_Activity 1_: In the forum thread, transcribe everything from "## Blehhh (Nov" down to "in the radiator?".
_Activity 2_:
Answer these from the forum thread:
(a) What year and model of car does the title name?
(b) What did the first poster notice was missing from the plastic tank near the radiator?
(c) What does 240fly ask about the radiator?

*** Opening of Passage provided ***

# 2014 Nissan Sentra Won't Start!!! ???



## Blehhh (Nov 13, 2015)

My car doesn't want to work right now. I press the ignition and brake, it will make the starting noise but it won't fully start. The dashboard gauges and warning icons didn't detect any possible vehicle malfunction nor indicate immediate service needed. Blehhh, I turn my car on and the temperature was unbelievably high and the engine icon flashed. My car shut of and wouldn't start after. I went to YouTube for tutorials on 'Fluid Maintenance' ??? ? Then, i noticed a missing cap on the plastic tank near the radiator ? Could that be the problem??? Or is this something major and more costly than a simple cap??? ???


----------



## 240fly (Dec 8, 2006)

Does the motor actually turn or is it seized?
Is there coolant in the radiator?

*** Close of Passage provided ***
*** Opening of Data excerpts ***

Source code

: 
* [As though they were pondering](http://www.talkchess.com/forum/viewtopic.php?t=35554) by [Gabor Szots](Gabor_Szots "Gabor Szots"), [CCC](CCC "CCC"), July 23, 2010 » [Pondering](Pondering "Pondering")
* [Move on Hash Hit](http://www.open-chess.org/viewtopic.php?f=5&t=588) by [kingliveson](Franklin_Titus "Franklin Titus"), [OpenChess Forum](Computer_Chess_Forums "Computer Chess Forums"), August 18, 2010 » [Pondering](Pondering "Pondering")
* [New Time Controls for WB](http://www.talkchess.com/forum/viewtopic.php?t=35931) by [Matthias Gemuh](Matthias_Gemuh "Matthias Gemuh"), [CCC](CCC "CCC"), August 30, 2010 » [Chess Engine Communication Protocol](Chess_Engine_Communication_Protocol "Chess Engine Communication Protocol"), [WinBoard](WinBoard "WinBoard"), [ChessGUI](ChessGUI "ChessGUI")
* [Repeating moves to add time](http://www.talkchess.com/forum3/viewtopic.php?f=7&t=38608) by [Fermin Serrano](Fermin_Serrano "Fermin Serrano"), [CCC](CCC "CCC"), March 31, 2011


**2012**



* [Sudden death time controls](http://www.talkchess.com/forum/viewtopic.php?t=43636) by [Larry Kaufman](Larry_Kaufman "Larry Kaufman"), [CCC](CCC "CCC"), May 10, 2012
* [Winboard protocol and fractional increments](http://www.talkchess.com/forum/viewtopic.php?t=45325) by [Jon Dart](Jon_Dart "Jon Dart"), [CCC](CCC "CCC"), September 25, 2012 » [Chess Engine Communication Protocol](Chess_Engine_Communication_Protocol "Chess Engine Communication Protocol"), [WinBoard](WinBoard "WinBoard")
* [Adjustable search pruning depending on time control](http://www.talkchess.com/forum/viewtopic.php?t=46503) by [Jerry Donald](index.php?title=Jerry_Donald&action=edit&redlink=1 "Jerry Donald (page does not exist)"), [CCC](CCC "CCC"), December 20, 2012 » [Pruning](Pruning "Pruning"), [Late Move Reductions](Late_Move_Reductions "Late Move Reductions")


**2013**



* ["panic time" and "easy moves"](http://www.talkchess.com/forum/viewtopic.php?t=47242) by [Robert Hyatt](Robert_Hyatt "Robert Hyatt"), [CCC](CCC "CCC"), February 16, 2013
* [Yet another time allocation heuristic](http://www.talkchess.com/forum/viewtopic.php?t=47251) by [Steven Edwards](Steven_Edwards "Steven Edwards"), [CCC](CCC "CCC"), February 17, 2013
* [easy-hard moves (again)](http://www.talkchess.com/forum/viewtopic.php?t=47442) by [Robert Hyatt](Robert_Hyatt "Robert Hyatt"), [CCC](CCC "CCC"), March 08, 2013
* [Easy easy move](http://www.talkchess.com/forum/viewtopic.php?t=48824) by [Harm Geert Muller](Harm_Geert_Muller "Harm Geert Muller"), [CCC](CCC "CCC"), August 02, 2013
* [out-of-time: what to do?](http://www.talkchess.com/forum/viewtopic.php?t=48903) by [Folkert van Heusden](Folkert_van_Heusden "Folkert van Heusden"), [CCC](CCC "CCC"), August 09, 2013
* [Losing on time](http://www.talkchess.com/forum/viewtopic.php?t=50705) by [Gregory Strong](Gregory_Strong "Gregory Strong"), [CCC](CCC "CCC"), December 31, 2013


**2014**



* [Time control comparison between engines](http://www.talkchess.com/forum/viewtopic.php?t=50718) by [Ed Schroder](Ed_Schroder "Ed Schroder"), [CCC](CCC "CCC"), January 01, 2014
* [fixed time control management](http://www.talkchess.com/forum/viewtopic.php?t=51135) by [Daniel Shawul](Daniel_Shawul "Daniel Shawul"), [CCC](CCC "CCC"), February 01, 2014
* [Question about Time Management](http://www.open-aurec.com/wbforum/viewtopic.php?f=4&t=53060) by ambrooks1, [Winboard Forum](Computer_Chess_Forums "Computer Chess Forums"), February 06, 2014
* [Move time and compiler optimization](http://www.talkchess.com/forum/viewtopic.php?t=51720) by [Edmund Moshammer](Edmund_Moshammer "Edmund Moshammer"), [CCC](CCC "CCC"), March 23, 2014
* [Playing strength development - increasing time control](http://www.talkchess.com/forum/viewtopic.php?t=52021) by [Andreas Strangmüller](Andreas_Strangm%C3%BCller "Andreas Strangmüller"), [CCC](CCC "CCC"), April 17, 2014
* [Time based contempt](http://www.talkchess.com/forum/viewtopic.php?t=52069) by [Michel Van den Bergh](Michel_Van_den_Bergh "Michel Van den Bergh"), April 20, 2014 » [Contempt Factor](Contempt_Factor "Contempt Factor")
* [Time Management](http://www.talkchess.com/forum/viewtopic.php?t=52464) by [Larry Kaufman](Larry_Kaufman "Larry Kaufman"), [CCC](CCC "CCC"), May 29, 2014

*** Close of Data excerpts ***

_Task result 1_:
## Blehhh (Nov 13, 2015)

My car doesn't want to work right now. I press the ignition and brake, it will make the starting noise but it won't fully start. The dashboard gauges and warning icons didn't detect any possible vehicle malfunction nor indicate immediate service needed. Blehhh, I turn my car on and the temperature was unbelievably high and the engine icon flashed. My car shut of and wouldn't start after. I went to YouTube for tutorials on 'Fluid Maintenance' ??? ? Then, i noticed a missing cap on the plastic tank near the radiator ? Could that be the problem??? Or is this something major and more costly than a simple cap??? ???


----------



## 240fly (Dec 8, 2006)

Does the motor actually turn or is it seized?
Is there coolant in the radiator?

_Task result 2_:
(a) A 2014 Nissan Sentra.
(b) A cap.
(c) Whether there is coolant in it.